REUTERS: Twitter Inc on Thursday added fewer users than Wall Street had expected and said a rise in expenses would accelerate in the fourth quarter, sending its shares tumbling 16per cent.
The San Francisco-based social media company said it expected expenses to increase by close to 20per cent in the fourth quarter compared with a year ago due to an increase in investments.
The company also cautioned that it was hard to predict how advertisers would react as the U.S. presidential election nears on Nov. 3.
Shares of Twitter fell to US$44.00 in after-market trading.
Twitter said many companies paused ad spending during the second quarter due to widespread protests after the death of George Floyd in May and said there could be a similar dynamic with the U.S. election.
Twitter said it had 187 million monetizable daily active users (mDAU) during the third quarter, missing consensus analyst expectations of 195.2 million users, according to IBES data from Refinitiv. The figure stood at 186 million in the previous quarter.

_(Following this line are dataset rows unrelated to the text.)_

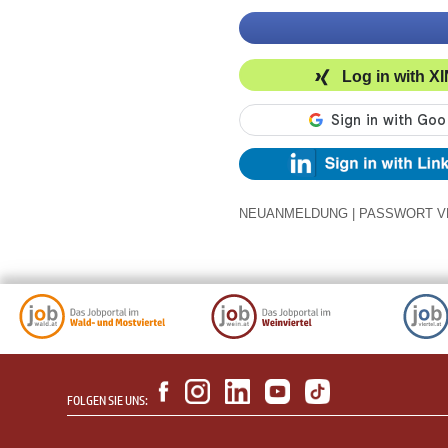
Log in with X
NEUANMELDUNG
|
PASSWORT V
FOLGEN SIE UNS: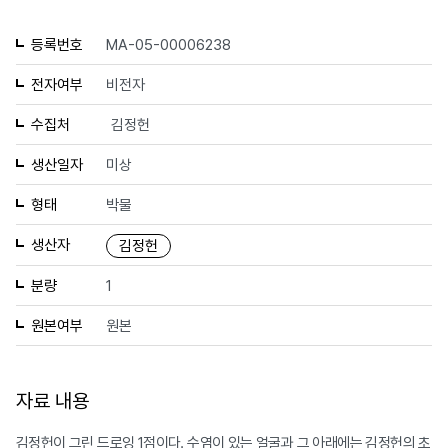
등록번호
MA-05-00006238
전자여부
비전자
수집처
김정헌
생산일자
미상
형태
박물
생산자
김정헌
분량
1
원본여부
원본
자료 내용
김정헌이 그린 드로잉 1점이다. 수염이 있는 얼굴과 그 아래에는 김정헌의 초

Still, total revenue grew 14per cent year-over-year to US$936 million during the quarter ended Sept. 30, beating analyst estimates of US$777.15 million.
The growth was helped by updated advertising formats, improved ad measurement and the return of events that had been paused due to the pandemic, said Twitter Chief Financial Officer Ned Segal during an earnings call with analysts.
The company said outside of the election period, it expected revenue trends could continue or even improve in the current quarter.
Ad revenue in the third quarter grew 15per cent to US$808 million from the same period a year ago, surpassing estimates of US$645.95 million.
The company said it would delay the launch of a new advertising product until 2021 as it worked to integrate new mobile phone data privacy requirements.
Costs and expenses grew 13per cent from the same period last year to US$880 million, as the company said it spent more on infrastructure-related expenses.
Net income in the third quarter was US$28.66 million, or 4 cents per share, down from US$36.5 million, or 5 cents per share in the year-ago quarter.